In fact, during one field test, a bouncy French bulldog named Xephyr kept alerting that she’d smelled eggs on a grapevine, even though the owners had already swept the vineyard.
“That little Frenchie was adamant that it had found something,” says Dickinson. “And it took me literally laying down on my back in the grass and looking up at the underside of the vineyards to find those egg masses.”
While the program is still in early stages, Dickinson and her colleagues have already enrolled 186 volunteer dog teams that can scour vineyards for new infestations or cargo, railway cars, vehicles, or any other objects destined for international or interstate travel.

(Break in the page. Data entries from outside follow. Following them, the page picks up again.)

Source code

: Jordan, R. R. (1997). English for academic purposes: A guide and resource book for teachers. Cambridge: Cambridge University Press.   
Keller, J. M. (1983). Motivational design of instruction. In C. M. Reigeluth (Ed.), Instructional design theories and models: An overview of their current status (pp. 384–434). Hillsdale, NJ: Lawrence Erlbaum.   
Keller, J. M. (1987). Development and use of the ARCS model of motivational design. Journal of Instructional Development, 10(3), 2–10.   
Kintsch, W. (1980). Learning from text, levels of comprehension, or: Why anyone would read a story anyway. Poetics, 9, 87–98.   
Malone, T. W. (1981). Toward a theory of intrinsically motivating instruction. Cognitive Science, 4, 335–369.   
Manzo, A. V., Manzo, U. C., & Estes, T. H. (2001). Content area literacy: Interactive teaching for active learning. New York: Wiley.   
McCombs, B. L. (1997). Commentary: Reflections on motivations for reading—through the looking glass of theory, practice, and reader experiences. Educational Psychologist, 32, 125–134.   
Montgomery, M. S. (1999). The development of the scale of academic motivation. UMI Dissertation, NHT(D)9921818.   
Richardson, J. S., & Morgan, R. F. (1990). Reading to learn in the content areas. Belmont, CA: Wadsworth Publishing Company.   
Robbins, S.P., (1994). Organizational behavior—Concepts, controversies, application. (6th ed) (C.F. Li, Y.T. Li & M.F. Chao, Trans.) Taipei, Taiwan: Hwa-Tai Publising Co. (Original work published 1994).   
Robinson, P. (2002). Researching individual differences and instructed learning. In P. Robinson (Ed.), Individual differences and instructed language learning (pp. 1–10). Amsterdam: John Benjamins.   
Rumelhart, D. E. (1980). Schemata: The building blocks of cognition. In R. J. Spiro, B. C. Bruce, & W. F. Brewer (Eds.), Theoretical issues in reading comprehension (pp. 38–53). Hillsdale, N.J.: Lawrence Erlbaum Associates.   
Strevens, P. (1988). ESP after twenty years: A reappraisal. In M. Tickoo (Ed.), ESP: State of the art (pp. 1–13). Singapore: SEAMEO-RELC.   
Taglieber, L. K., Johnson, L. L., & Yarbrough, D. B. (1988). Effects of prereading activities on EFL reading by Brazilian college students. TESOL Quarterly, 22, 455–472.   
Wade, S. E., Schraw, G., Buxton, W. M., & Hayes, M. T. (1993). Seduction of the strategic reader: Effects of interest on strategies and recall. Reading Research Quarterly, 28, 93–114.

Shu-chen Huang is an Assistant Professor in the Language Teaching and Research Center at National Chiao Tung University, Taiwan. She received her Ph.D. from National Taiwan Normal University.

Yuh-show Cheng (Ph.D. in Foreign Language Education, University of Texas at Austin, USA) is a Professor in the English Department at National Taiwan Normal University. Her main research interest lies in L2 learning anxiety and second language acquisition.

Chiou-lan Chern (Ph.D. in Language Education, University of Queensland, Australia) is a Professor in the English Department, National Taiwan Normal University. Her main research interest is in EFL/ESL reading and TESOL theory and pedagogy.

“The big take away is that visual inspection is simply not enough to locate this particular species,” says Dickinson.
The more you know
A four-hour drive from where the spotted lanternfly invasion began, researchers in and around Pittsburgh want to know how life in America might be changing the spotted lanternfly.
“They will likely evolve as they persist here,” says Michelle Duennes, an entomologist at Saint Vincent College.
For instance, Duennes says U.S. birds are increasingly learning that most lanternflies are not toxic, which may influence the bugs’ behavior by forcing them to adapt to a particular predator, such as jumping faster or higher.
Studying a newly established insect population is also a golden opportunity to catalogue their DNA and observe how their genes may shift over time, says Duennes and her colleague, Chatham University biochemist Al McDonnell.
For instance, the researchers say “things are very different from last year,” noting that previously a lot of the lanternflies they encountered were mysteriously on the ground.
“So a lot of people thought that they were gone and that they didn’t exist this year,” says McDonnell. “But that was all lies. They were in the trees.”